Kalimat, “apasaja yang saya larang kau melaksanakannya, hendaklah kau jauhi” maka hal ini menunjukkan adanya sifat mutlak, kecuali apabila seseorang mengalami rintangan /udzur dibolehkan melanggarnya, mirip dibolehkan makan bangkai dalam keadaan darurat, dalam keadaan mirip ini perbuatan semacam itu menjadi tidak dilarang. Akan tetapi dalam keadaan tidak darurat hal tersebut harus dijauhi sebab ada larangan. Seseorang tidak sanggup dikatakan menjauhi larangan kalau hanya menjauhi larangan tersebut dalam selang waktu tertentu saja, berbeda dengan hal melaksanakan perintah, yang mana sekali saja dilaksanakan sudah terpenuhi. Inilah prinsip yang berlaku dalam memahami perintah secara umum, apakah suatu perintah harus segera dilakukan atau boleh ditunda, atau cukup sekali atau berulang kali, maka hadits ini mengandung banyak sekali macam pembahasan fiqh.

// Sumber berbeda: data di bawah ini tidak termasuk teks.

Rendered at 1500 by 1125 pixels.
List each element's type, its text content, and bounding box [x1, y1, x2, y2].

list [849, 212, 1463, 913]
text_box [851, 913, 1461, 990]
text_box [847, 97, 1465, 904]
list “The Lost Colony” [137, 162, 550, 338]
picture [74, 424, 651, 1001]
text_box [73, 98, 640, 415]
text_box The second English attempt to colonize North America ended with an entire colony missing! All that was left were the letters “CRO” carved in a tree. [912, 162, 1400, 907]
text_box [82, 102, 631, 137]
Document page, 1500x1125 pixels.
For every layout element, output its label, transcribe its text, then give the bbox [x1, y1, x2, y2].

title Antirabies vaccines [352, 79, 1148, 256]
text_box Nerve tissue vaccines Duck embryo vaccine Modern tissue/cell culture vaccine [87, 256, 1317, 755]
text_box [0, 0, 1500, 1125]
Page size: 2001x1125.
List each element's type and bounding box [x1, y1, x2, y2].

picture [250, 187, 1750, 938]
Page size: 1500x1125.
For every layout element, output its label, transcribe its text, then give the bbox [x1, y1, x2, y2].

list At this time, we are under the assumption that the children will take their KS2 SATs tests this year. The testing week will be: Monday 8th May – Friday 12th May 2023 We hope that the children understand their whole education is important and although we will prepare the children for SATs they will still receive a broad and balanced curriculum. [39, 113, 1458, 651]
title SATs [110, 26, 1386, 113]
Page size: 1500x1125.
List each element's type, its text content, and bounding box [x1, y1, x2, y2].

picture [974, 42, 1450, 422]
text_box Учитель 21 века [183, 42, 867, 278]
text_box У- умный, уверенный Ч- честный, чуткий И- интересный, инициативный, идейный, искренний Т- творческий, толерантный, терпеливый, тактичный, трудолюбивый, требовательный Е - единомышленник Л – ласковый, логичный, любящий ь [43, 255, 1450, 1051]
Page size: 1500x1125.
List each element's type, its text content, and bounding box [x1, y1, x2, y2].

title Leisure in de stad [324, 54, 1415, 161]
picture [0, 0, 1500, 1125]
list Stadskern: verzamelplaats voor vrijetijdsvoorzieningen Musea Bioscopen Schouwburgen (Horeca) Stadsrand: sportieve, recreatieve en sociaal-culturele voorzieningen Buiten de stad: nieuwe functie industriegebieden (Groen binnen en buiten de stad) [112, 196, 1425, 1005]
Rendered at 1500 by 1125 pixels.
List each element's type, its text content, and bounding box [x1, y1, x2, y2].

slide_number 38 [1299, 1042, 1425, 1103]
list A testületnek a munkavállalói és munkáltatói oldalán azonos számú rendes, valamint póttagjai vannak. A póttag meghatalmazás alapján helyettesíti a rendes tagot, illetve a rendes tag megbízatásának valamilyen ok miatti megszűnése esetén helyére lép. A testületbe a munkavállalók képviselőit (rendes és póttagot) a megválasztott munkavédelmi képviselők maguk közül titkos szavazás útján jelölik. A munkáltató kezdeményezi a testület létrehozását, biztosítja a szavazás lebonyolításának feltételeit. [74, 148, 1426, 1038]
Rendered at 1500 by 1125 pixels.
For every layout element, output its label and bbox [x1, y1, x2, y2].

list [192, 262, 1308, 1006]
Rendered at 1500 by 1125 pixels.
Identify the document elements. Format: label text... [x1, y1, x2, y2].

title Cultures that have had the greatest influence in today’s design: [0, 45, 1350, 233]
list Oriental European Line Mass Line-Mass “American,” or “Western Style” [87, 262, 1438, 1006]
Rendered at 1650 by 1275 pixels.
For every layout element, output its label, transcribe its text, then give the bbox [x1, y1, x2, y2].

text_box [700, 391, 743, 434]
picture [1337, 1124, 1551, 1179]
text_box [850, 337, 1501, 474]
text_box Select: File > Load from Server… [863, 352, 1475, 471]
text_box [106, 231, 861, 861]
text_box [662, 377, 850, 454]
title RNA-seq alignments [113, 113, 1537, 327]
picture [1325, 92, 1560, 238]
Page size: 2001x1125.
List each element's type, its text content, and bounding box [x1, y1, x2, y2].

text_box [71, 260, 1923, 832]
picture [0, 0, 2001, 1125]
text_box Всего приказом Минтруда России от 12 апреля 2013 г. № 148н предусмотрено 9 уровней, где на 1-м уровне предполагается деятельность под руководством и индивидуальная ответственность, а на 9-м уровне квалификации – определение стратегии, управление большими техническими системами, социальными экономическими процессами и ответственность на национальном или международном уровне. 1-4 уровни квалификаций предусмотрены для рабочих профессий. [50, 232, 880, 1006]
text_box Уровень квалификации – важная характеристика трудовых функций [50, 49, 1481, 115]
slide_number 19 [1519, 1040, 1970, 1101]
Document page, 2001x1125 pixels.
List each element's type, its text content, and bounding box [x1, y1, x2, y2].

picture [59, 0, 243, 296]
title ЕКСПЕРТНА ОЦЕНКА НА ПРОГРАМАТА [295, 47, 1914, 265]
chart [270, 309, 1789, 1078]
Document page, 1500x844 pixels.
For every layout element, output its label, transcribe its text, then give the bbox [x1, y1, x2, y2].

Kalimat, “Sesungguhnya kehancuran umat-umat sebelum kau ialah sebab banyak bertanya dan menyalahi nabi-nabi mereka” disebutkan sehabis kalimat, “biarkanlah saya dengan apa yang saya diamkan kepada kamu” maksudnya ialah kau jangan banyak bertanya sehingga menjadikan tanggapan yang bermacam-macam, mirip insiden yang terjadi pada bani Israil, tatkala mereka diperintahkan menyembelih seekor sapi yang seandainya mereka mengikuti perintah itu dan segera menyembelih sapi seadanya, pasti mereka dikatakan telah menaatinya.
Akan tetapi, sebab mereka banyak bertanya dan mempersulit diri sendiri, maka mereka kesudahannya dipersulit dan dicela. Rasulullah shallallahu 'alaihi wasallam khawatir hal semacam ini terjadi pada umatnya.